Note: At the time that this episode aired, Stephanie Burt went by the name Stephen Burt. This transcript has been updated to reflect her name change.

AUDIO TRANSCRIPT

Poetry Off the Shelf: Homeboy Alexander Pope

(MUSIC PLAYING)

Curtis Fox: Yes, this is the poetryfoundation.org podcast for the week of July 9th, 2007. I'm Curtis Fox. This week, “Homeboy Alexander Pope.” Up on poetryfoundation.org this week is an article about how the poems of Alexander Pope, the classic 18th-century poet, have a lot in common with hip-hop lyrics. The article is written by Stephen Burt, a poet and critic who joins me by phone from his office at Macalester College in St. Paul. Hi, Steve.

Stephanie Burt: Hi.

Curtis Fox: So, let's just cut to the chase. What could Alexander Pope possibly have in common with Nas?

Stephanie Burt: Well, not everything, but Pope is working in an art form where not only are rhyming couplets the norm and rhyme quite important, but the compositions people produce and expect to be judged by are often responses to one another. And the sophisticated reader or listener should be aware of those chains of responses.

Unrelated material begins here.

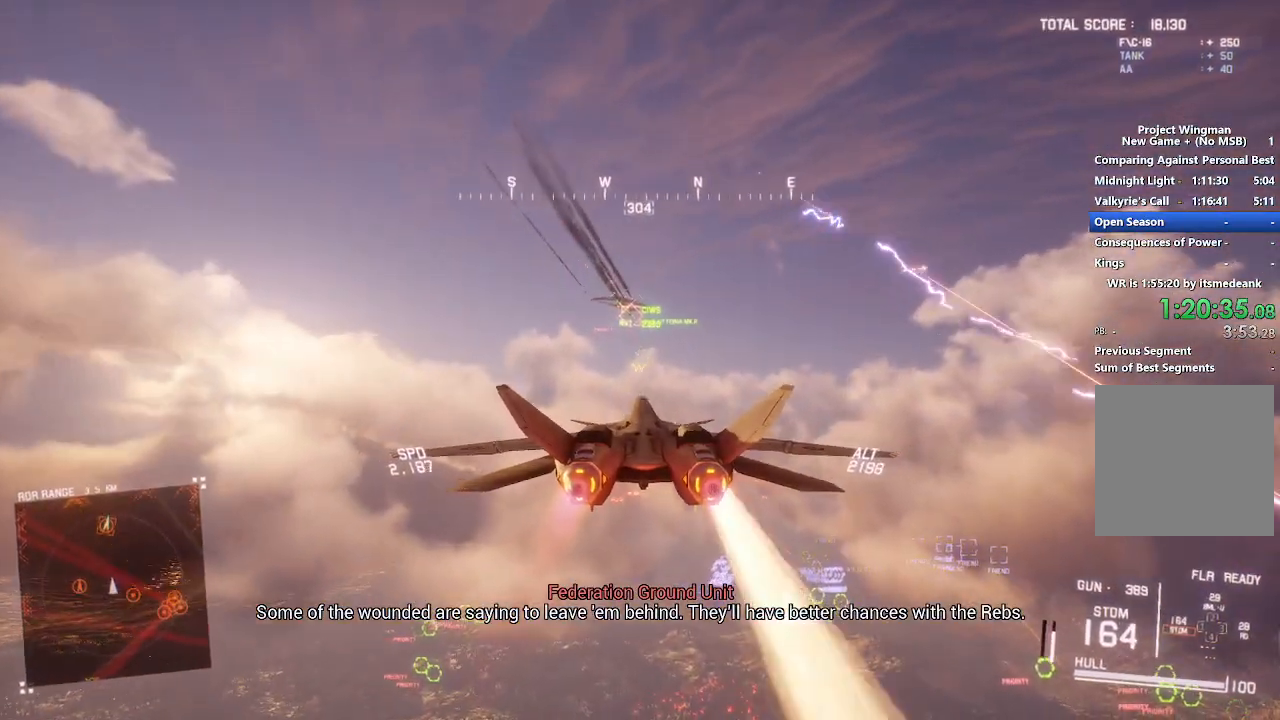
{"buttons": ["R2"], "left_stick": "center", "right_stick": "center", "events": [[50, "B", "up"], [100, "left_stick", "center"], [217, "left_stick", "down-right"], [400, "left_stick", "center"]]}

Curtis Fox: So, there's often a backstory in Pope when he's insulting a poet, we have to know that that poet insulted him or that critic insulted him.

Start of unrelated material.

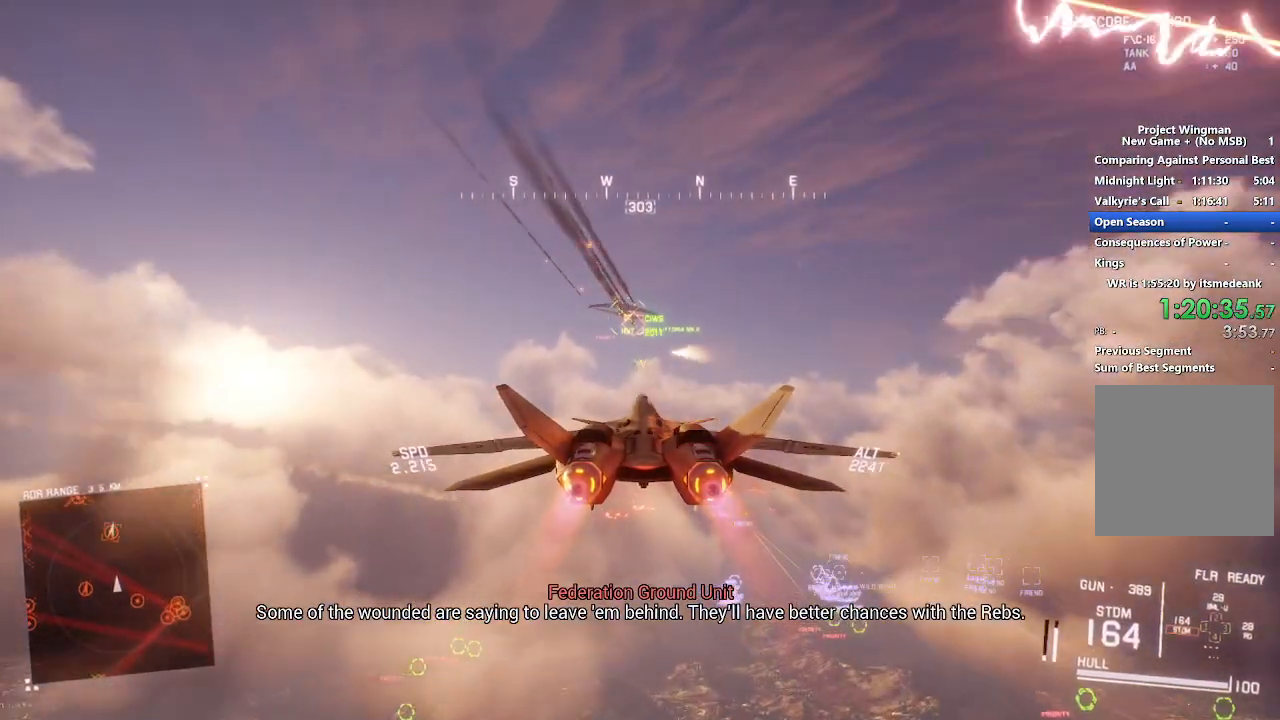
{"buttons": ["R2"], "left_stick": "down-right", "right_stick": "center", "events": [[100, "B", "down"], [117, "left_stick", "right"], [183, "B", "up"], [233, "left_stick", "center"], [400, "B", "down"], [417, "left_stick", "down-right"], [467, "B", "up"]]}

Stephanie Burt: It helps to know.

Curtis Fox: Yeah.

Stephanie Burt: It helps to know. You don't always have to...

Curtis Fox: Well, actually...

Stephanie Burt: You gotta at least be aware that he's probably responding to something.

Curtis Fox: And how is that like hip-hop?

Stephanie Burt: Well, hip-hop has answer records. Hip-hop has feuds. Hip-hop has schools. There's the East Coast-West Coast rivalry, which even I know about, and, again, that I'm not an expert.

Curtis Fox: Yeah.

Stephanie Burt: Hip-hop has coded references to members of your party, members of the other guy's posse. Hip-hop has boasting.

(MUSIC PLAYS)

Curtis Fox: And, also, I guess one of the same letters that you point out is that, there's a real risk of retribution among hip-hop artists, especially as we know. And Pope felt vulnerable sometimes and he carried around protection, right?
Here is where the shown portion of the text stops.